Can white man sing the blues? L’esperienza dei Blues Brothers

di Carolina Viglino, DAMS, Università di Torino

Nel pomeriggio di ieri, nella cornice del Circolo dei Lettori di via Bogino 9, si è svolto il terzo incontro nell’ambito del Torino Jazz Festival. La conferenza intendeva dare una prospettiva storica e critica intorno al fenomeno dei Blues Brothers. Per parlare di questa autorità assoluta non poteva che intervenire uno dei maggiori musicologi di area pop e rock della scena artistica italiana, Riccardo Bertoncelli.

Il critico ha esordito subito col dire che il grande segreto di questi comici uomini bianchi non è stato quello di aver inventato qualcosa, ma di aver saputo architettare un modo innovativo e originale di trasmissione del “rythme blues” appartenente alla musica nera.
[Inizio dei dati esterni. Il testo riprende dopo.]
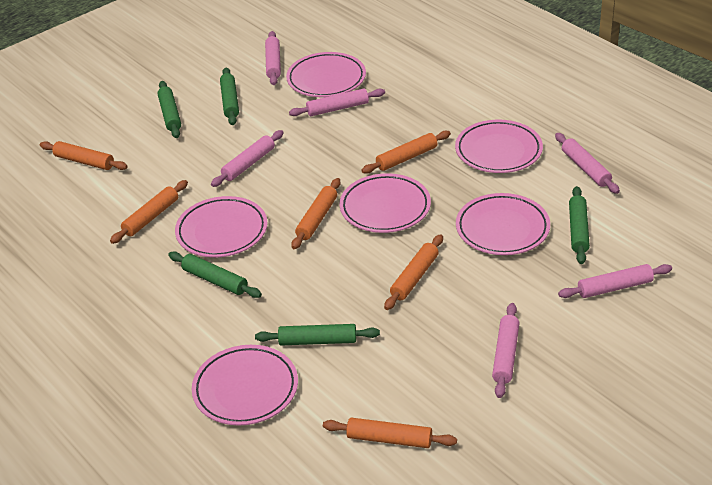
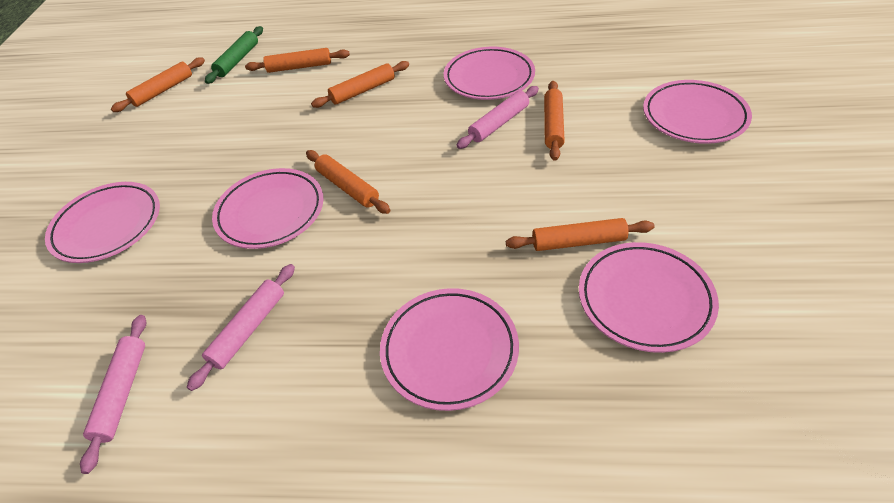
green rolling pin: [158,81,181,138] [168,252,262,298] [220,67,239,125] [255,324,380,345] [569,186,590,264] = 5 -> [205,26,263,84] = 1
pink rolling pin: [211,130,284,187] [265,31,281,85] [289,88,385,116] [492,303,519,398] [555,133,620,194] [558,264,672,298] = 6 -> [80,315,146,474] [187,264,295,391] [456,86,539,149] = 3

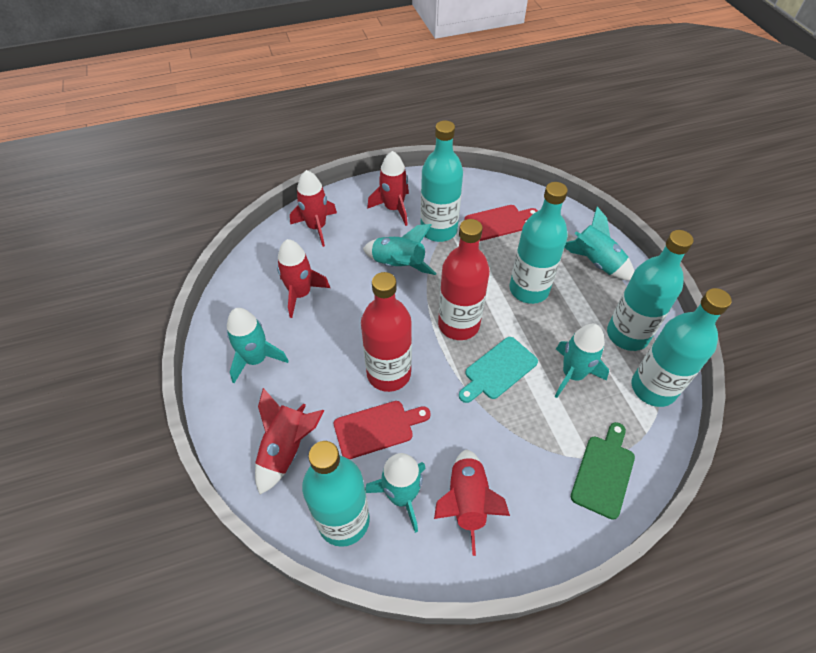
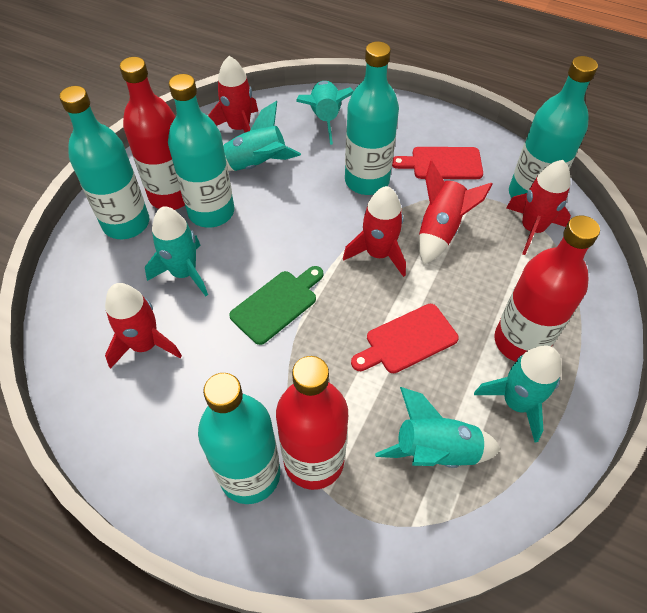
red bottle: [361,272,412,392] [438,219,490,340] = 2 -> [119,57,185,210] [276,356,348,490] [495,215,600,362] = 3
turquoise cutting board: [459,337,538,403] = 1 -> none = 0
Tutto iniziò, ha ricordato Bertoncelli, con l’apparizione di Dan Aykroyd e John Belushi in Saturday Night Live il 22 aprile 1978, durante il quale John interpretò un pezzo di blues moderno, I’m a King Bee, travestito da ape. Dopo le risate scaturite dalla proiezione del buffo sketch musicale, il musicologo è passato ad analizzare il pezzo “Sweet home Chicago” interpretato dai Blues Brothers nel 1981 e quello del 1936 del cantautore e chitarrista statunitense Robert Johnson, caratterizzato da un velo più profondo e malinconico.

Dopo l’ascolto di questi due capolavori, il critico ha tracciato un po’ le fila dell’esperienza musicale della band e ha puntualizzato che i Blues Brothers, in sostanza, ripresero il Blues antico, fecero dei veri e propri prestiti d’autore, e li ricomposero alla loro maniera. Tuttavia, ha aggiunto, tutto questo sarebbe rimasto entro confini limitati se non ci fosse stato il film che con grande intelligenza coinvolse personaggi eccezionali quali Aretha Franklin e Ray Charles.

La conferenza è terminata con Bertoncelli che ha ricordato agli ospiti il grande concerto del 2 giugno in piazza San Carlo con l’Original Blues Brothers Band e ha svelato, inaspettatamente, una piccola curiosità: “si narra, cari spettatori, che Robert Johnson avesse stretto un patto col Diavolo, vendendogli la sua anima in cambio della capacità di poter suonare la chitarra come nessun altro al mondo.”